|Some of the Christmas goods on display at the 100 Yen shop.|
I think Japan does quite a secular version of Christmas, so it has a bit of a different feel to Christmas in merry old England. One of my favourite things about Christmas is all the twinkly lights, and Japan really goes for it. There are A LOT of very big illuminations (Christmas light displays) in city centres, shopping centres, and public spaces. For example, Universal Studios has this bad boy:
|The Christmas tree at Universal Studios Japan, which is recognised by Guinness World Records as having the most lights on an artificial tree - 360,000!|
Some families do have Christmas trees - they tend to be artificial and maybe 3 or 4 foot tall.

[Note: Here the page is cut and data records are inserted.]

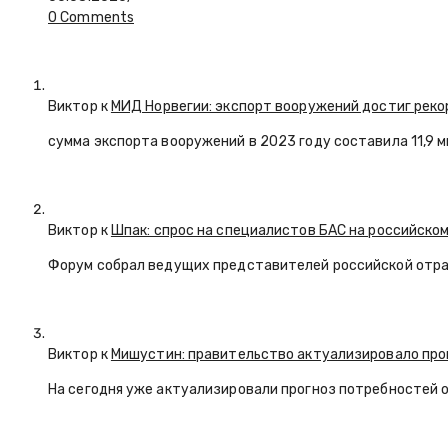
0 Comments
Виктор к
МИД Норвегии: экспорт вооружений достиг реко
сумма экспорта вооружений в 2023 году составила 11,9 
Виктор к
Шпак: спрос на специалистов БАС на российском
Форум собрал ведущих представителей российской отр
Виктор к
Мишустин: правительство актуализировало про
На сегодня уже актуализировали прогноз потребностей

You can buy very cute decorations in the 100 Yen Shop (which is ridiculously nicer than Poundland).
The children I know in Japan do get presents from Santa san (Santa Claus) but I think it is not the (rather sizeable) amount that children in England receive. I think this is because children are given money on New Year's Day. Christmas is often thought of as a holiday for couples here, whereas New Year is family time. The girls I know are going to buy Fukubukuro (lucky bags) with their New Year money - cute!

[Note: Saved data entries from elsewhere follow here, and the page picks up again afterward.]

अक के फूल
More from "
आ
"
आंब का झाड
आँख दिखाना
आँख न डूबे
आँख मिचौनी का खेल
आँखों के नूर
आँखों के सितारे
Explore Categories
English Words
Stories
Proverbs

FINALLY, fried chicken IS popular to eat on Christmas day in Japan (so much so, you need to order ahead of time!). Ovens here are usually quite small and live on the counter top, therefore most people can't roast a chicken at home. So - KFC! Or Mos Burger (a Japanese fast food chain):
|It's just so cute, I can't even.|
I hope you found learning about Christmas in Japan interesting :) Only 10 days to go now!!!
Erin Lian <3
P.S. I am only writing from my experiences of Japan, I am no expert, sorry!